Pg 1 of “the Custom House” “... fittingly be addressed only and exclusively to the one heart and mind of perfect sympathy; as if the printed book, thrown at large on the wide world, were certain to find out the divided segment of the writer’s own nature, and complete his circle of existence by bringing him into communion with it.”

I don’t understand this passage at all... Book is only suitable to people who... - Have a heart and mind in sync with that of the author? I’m assuming sympathy = “in sync “ because if it’s = “empathy” it is nonsensical. - Why does the author have a divided segment? What is this divided segment?
- Circle of existence = reincarnation?

  • I'm guessing that about 3/4ths of readers don't understand that passage.
    – Hot Licks
    Nov 9, 2018 at 4:05

2 Answers 2


Start with "divided segment". A segment of what? Of the wide world. What segment? A segment of people having the same nature as the writer. The book will find that segment and bring the writer into communion (togetherness, rapport) with it - thus completing his circle of existence (accomplishing his life goals, I think).

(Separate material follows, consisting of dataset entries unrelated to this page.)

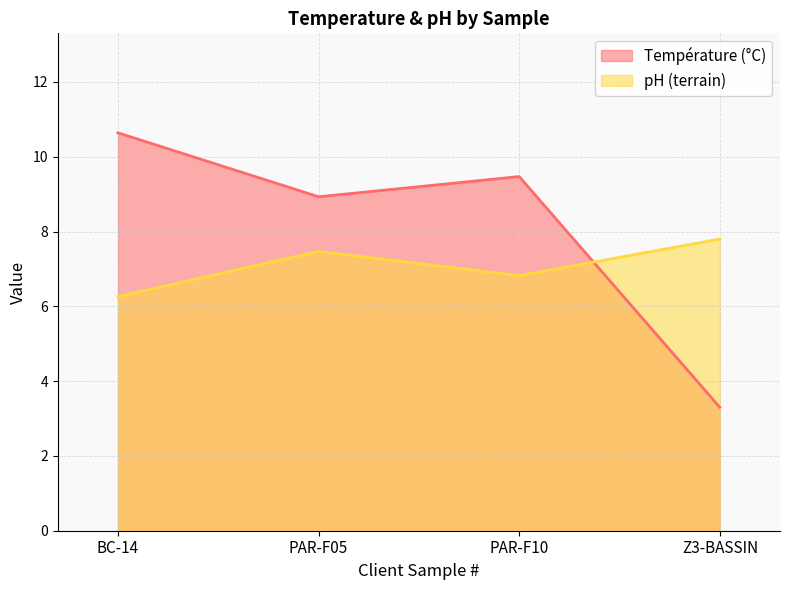

What is the value of the pH (terrain) point at the 1st from the left?

6.3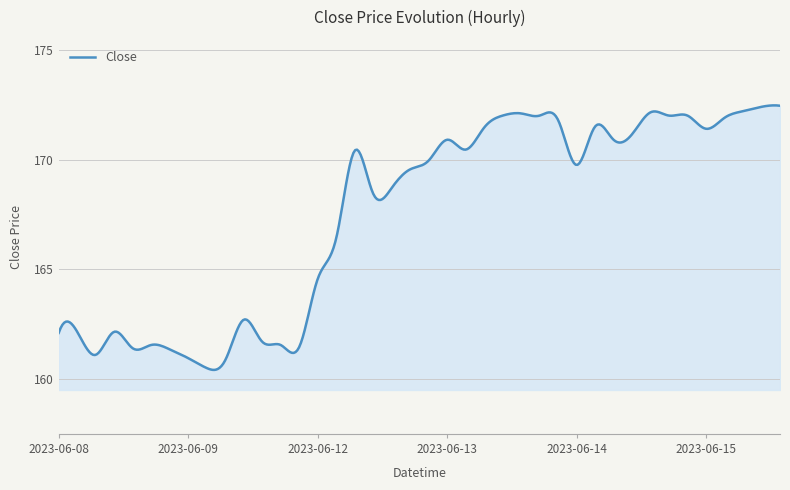

What is the difference between the maximum and minimum values?

12.1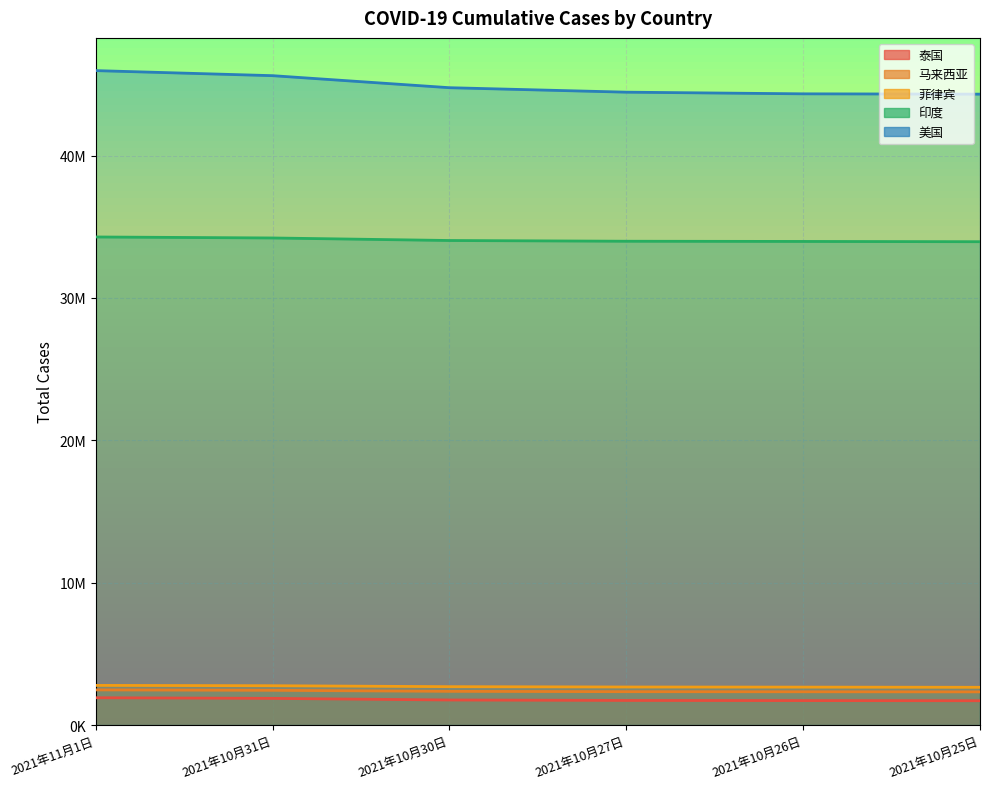

At how many categories does at least one series exceed 30313278?

6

Sometimes we'll refer to our significant other as our "other half", or say (as in Jerry Maguire) that they "complete" us. The idea is that someone is so suited to you that you weren't fully whole until you met them. Once you do, and "bring [yourself] into communion" with them - experience a "joining together of minds or spirits" - the entirety (circle) of your existence is made whole (completed).

Hawthorne is speaking of someone who writes so intimately that the only person who could truly appreciate their work is their true soul mate, to the point where it seems that they made it public ("[threw it] at large on the wide world") only to try and seek that person out.